Portugal Table of Contents
The Portuguese defense budget was 197.5 billion escudos (US$1.25 billion) in 1989, 219.1 billion escudos (US$1.54 billion) in 1990, and 206.8 billion escudos (US$1.73 billion) in 1991. Over the period 1978-89, the defense budget increased by an average of 1.9 percent annually in real terms. According to a survey by the United States Arms Control and Disarmament Agency (ACDA), which applied certain adjustments to the official figures for defense, Portuguese military expenditures rose in real terms from US$1.189 billion in 1979 to US$1.457 billion in 1989 (both amounts in constant 1989 dollars).
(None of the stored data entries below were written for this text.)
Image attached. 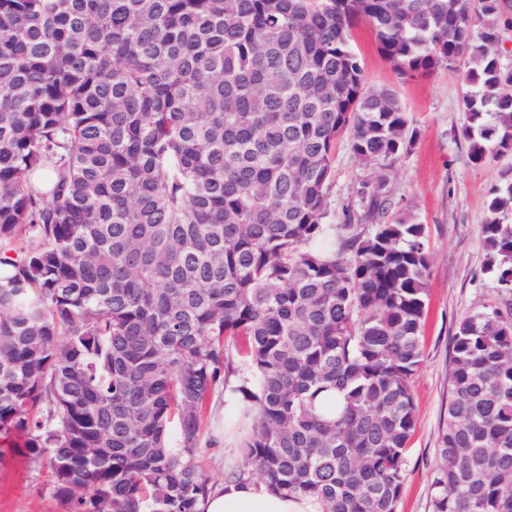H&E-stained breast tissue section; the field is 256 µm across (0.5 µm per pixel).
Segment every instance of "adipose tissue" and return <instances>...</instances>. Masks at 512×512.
Instances as JSON below:
<instances>
[{
  "instance_id": "obj_1",
  "label": "adipose tissue",
  "mask_w": 512,
  "mask_h": 512,
  "mask_svg": "<svg viewBox=\"0 0 512 512\" xmlns=\"http://www.w3.org/2000/svg\"><path fill=\"white\" fill-rule=\"evenodd\" d=\"M202 508L204 512H322V504L316 497H288L252 483L239 482L215 485Z\"/></svg>"
}]
</instances>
Portugal's defense outlays were the lowest in NATO with the exception of Luxembourg (Iceland has no military forces). In terms of defense expenditures per capita, Portugal was the lowest in NATO (US$141 in 1989) with the exception of Turkey. However, in terms of the share of gross national product (GNP--see Glossary) allotted to defense, most NATO countries spent less than Portugal. Portugal's expenditures on its military establishment had risen from 4.5 percent of GNP in 1960 to 8.3 percent of GNP during the course of the colonial wars. In the 1980s, defense expenditures averaged 3.43 percent of GNP. Defense outlays, which had constituted 26.7 percent of the national budget in 1960, rose to nearly 46 percent of the budget during the peak of the overseas wars in 1971. By 1977 defense expenditures had declined to 10 percent of central government expenditures, and they remained below 10 percent throughout the 1980s.
In 1988 expenditures were allocated among the services on the following basis: army, 36.9 percent; navy, 30.6 percent; air force, 22.3 percent; and general staff, 10.1 percent. The largest expenditure category was personnel (64.5 percent), among the highest in NATO and exceeded only by Belgium and Luxembourg. The principal cause was the fact that the rapid decline in total staff was not matched by a decline in the officer roster. Moreover, pension payments to demobilized personnel were a significant cost factor. Of the service branches, the army was burdened with the highest outlay for personnel, amounting to 80 percent of its budget. This outlay was attributable in part to the large number of officers on active duty in excess of the army's requirements. By comparison, 60 percent of the navy's budget was absorbed by personnel expenses. Portugal's outlays on major equipment items as a share of the defense budget (13.4 percent) were among the lowest in NATO, as well.